Parece fuera de duda que la Navidad viene a ser una especie de escaparate reiterativo donde lo poco que hay que celebrar se celebra casi siempre del mismo modo: los buenos deseos a vecinos y conocidos a los que ni saludarías en días laborables, las mismas carantoñas con los niños que se libran por los pelos de regañinas no siempre merecidas, las terribles comidas y cenas familiares cebadas en un jolgorio más tórrido que los turrones finales, el mismo deseo de siempre de ser si no ricos algo más felices manifestado de forma plañidera. Todo esto es por lo común un más de lo mismo de carácter cíclico y garrapiñado muchas veces, una expresión de excelentes intenciones que por la misma improbabilidad de su cumplimiento tienen su día señalado, como la Solidaridad, el Sida, el Orgullo Gay y otras tantas ingenuas proposiciones de buena voluntad con las que bastaría cumplir en el día señalado para que dejen de darnos la monserga durante el resto del año.

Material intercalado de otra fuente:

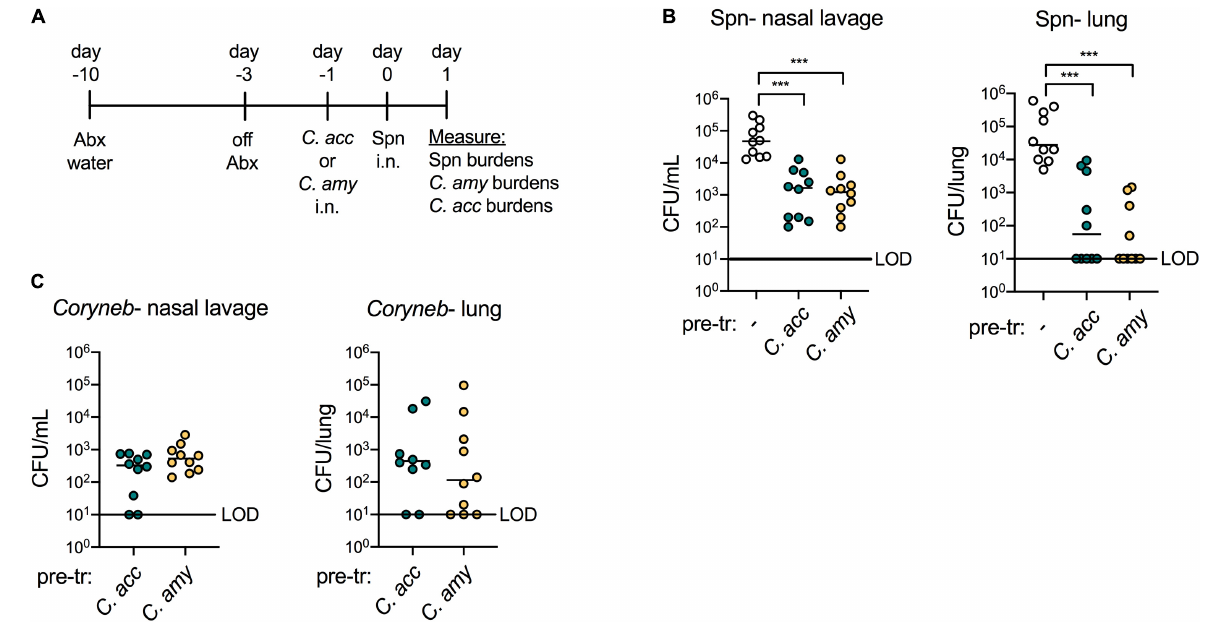
FIGURE 4 | Colonization with Corynebacterium inhibits colonization and infection with S. pneumoniae in vivo. Timeline for antibiotic treatment followed by pre-exposure to PBS (–), C. acc or C. amy prior to infection with S. pneumoniae (Spn) (A) . Burden of Spn (B) or Corynebacterium ( Coryneb ) (C) in nasal lavage fluid and lungs of mice pre-exposed to PBS (–), C. acc or C. amy at 24 h post-Spn infection detected by live growth. Limit of detection (LOD) is indicated. Data are pooled from three independent experiments with 3–5 mice per group. *** p < 0.001, Kruskal-Wallis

Pero, con todo, ese museo internacional de los horrores no viene a ser lo peor del asunto, qué va. No sólo los clérigos encuentran en esos días la ocasión de lucirse como Dios manda, sino que encima viene a ser como un ensayo general de la Semana Santa, con más pompa y circunstancia, donde los profesionales de nuestra religión tienen la impagable ocasión de hacer como que sufren todavía más, aunque como da la mala suerte de que esas fechas suelen coincidir con la llegada del buen tiempo, la clientela prefiere huir a las playas a tostarse bajo el sol que disfrazarse de Junípero Serra para desfilar a trompicones por las calles empedradas.

Y es que la religión, cualquiera de ellas, es un gran factor de progreso para el comercio, y no me refiero al saqueo de las Cruzadas, en las que por lo menos había que jugarse el tipo y pasar mil penalidades, sino a esas comprillas de nada que se hacen para celebrar, y de qué manera, el nacimiento del Niño Dios en las grandes superficies o, cada vez más, en las tiendecillas de ocasión, donde los únicos que penan de verdad son los empleados, en especial las dependientas. Por lo demás, bien podría llamarse a toda esta pandemia de impostada alegría el museo de los deseos: primero porque los regalos y otros obsequios van a parar a la panza o al desván de los trastos poco útiles, un tanto retirados de los objetos de cierta prestancia, así que son tan perecederos como los buenos deseos que los acompañan, unos buenos deseos cuya indudable veracidad no siempre se acomoda con la cutrería de baratillo de los obsequios que pretenden avalarlos. A mí me han regalado un mechero que no enciende y unos cigarrillos que no arden. Eso es un buen amigo, y un deseo práctico, y lo demás son cuentos. De origen chino, claro.